このドラマのヒロインはハン・ヒョジュ(韓国だけでなく日本でもチェ・ジウ級の韓流スターになれる可能性をじゅうぶん秘めている女優)。
彼女の顔立ちや雰囲気は深田恭子によく似ている。深田恭子はちょっと明るく、彼女はちょっと暗めの感じといったところか。しかし、あくまでドラマに出ている姿からの印象だ。深田恭子の場合、テレビ朝日でやっていた「富豪刑事」のお嬢さま姿が目に焼きついているのかもしれない。
話が逸れそうになった。
偶然の再会から始まっていくストーリーはありふれているが、逆に言えば、陳腐なエピソードを並べていくだけでは飽きられる。それを心配しながら見始めたのだが、それは感じなかった。ほっとした。それどころか外国でよくこんなきれいな映像を撮ってきたなと感心するほどだった。さすがは映像美のユン・ソクホ監督だ。
人は一生のうち、どんなに多忙をきわめても言葉を交わす相手は一万人を超えないだろうと言われる。それで覚えていられる数となるとどのくらいになってしまうだろう。言葉を交わしたとしても、たぶんその多くは忘れていってしまう相手だ。
子供の頃の記憶というのは強いものだが、その頃の相手に十数年後に偶然再会したとして、どれだけの者がその相手を思い出せるだろうか。ちゃんとしたお膳立てがない限り、僕は皆無じゃないかと思う。
偶然の再会から、相手との交流を呼び戻す、あるいは深めていく話は、実は僕らの心の奥に内在する願望なのだ。そういうお膳立てなど現実には滅多に存在しないから、おそらくいろんな人との再会を繰り返しているはずだのに大半は何事もないようにお互いは行過ぎていってしまっている。
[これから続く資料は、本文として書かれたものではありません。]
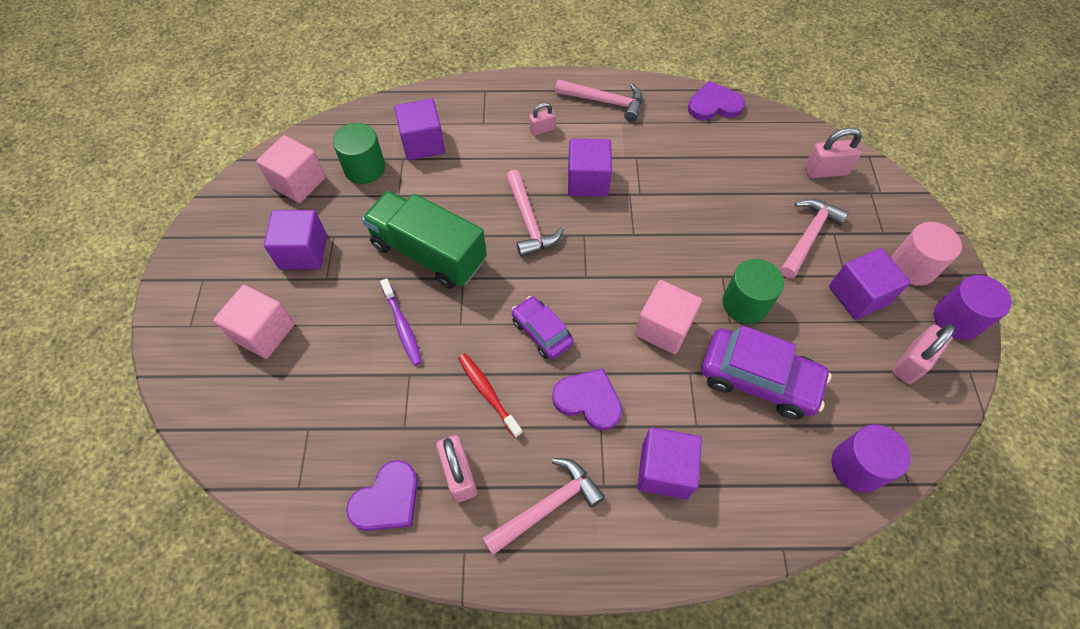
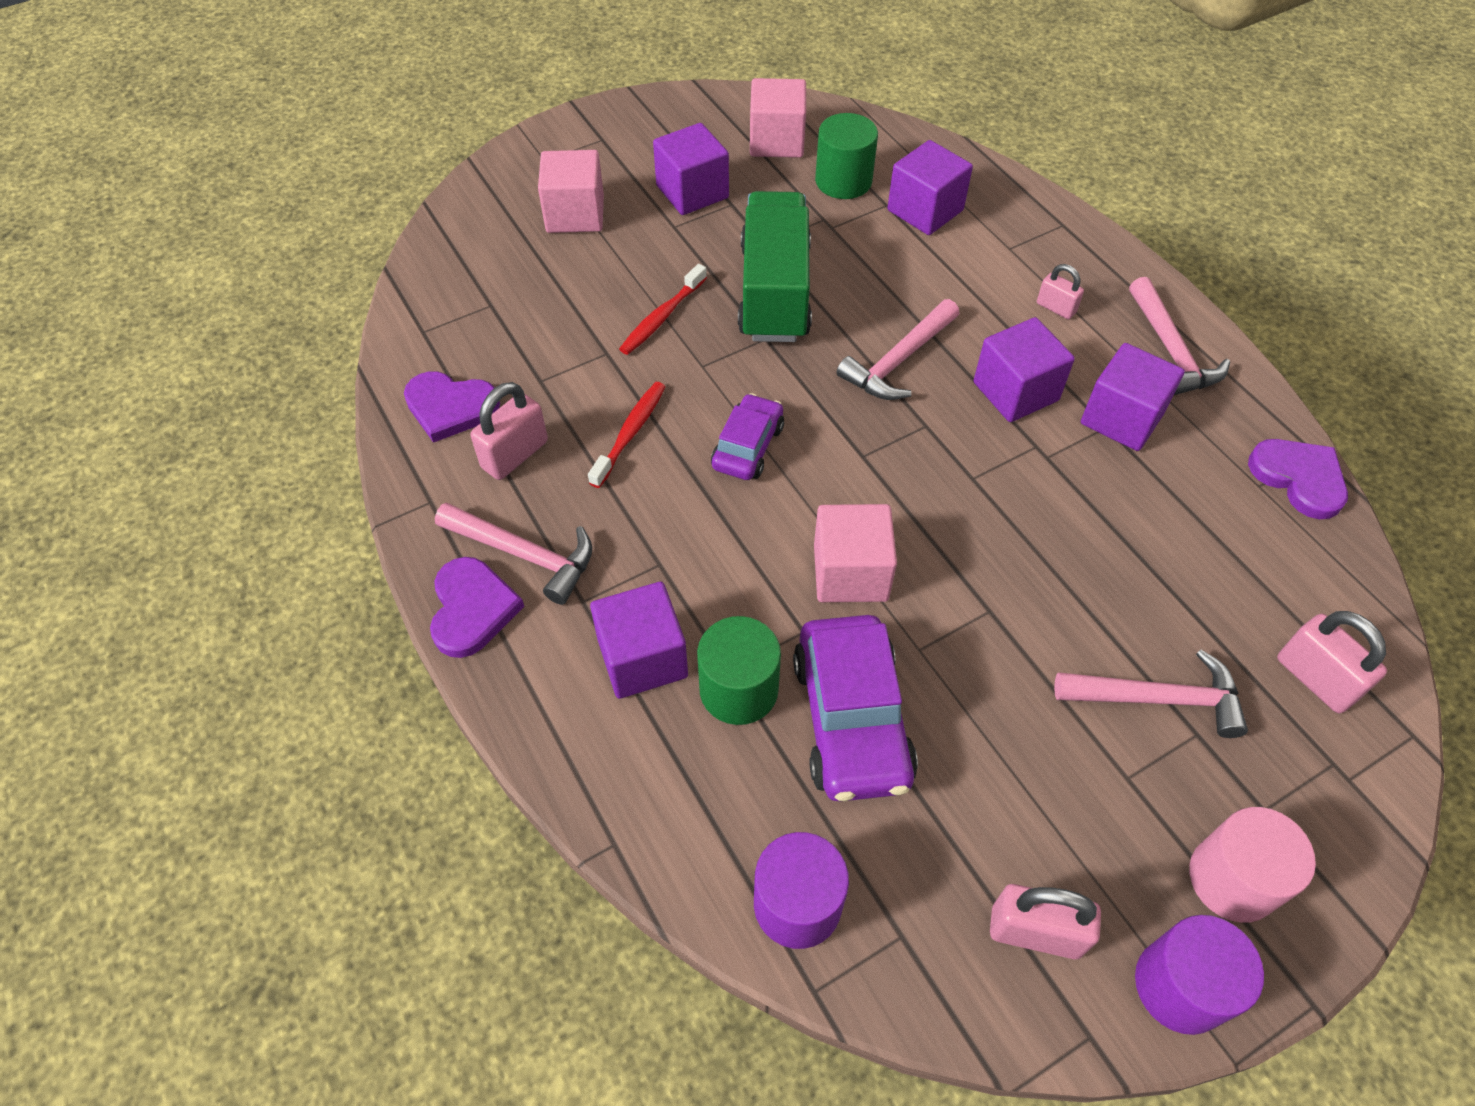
camera: 60 degrees right, 5 degrees down
(402, 326) = (662, 317): purple toothbrush -> red toothbrush
(588, 400) = (687, 535): purple heart -> purple heart (472, 609)
(745, 303) = (965, 656): green cylinder -> green cylinder (738, 689)
(858, 295) = (1104, 809): purple cube -> purple cube (1122, 418)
そこにあるたくさんのなつかしさ飛ばされていっている。風貌のかわらぬ大人と大人の時間の間ならいざ知らず、子供と大人の間の時間というのはそれほどに遠い。
この時間の隙間に多くのドラマが量産されるのもうなずけるってわけだ。
さて、このドラマ、電車の中でいろいろあった後、ラストがとてもいい。チェハの手から弾き出されるピアノ曲「愛しのクレメンタイン」に、ウニョンがホール外の階段に腰をおろし聴き入っている場面は最高だ。あれを聴いて中に戻っていかないところもいい。ちょっとじれったくなるのだが、そこがいいのだ。ここからそのままカットバックしていくのだが、それも余韻を包んでいていい。その前にイナの記憶にあるチョハの神童ぶりもいい。後のチョハとウニュンの土臭い少年少女時代を浮き彫りにしていく役割を果たしている。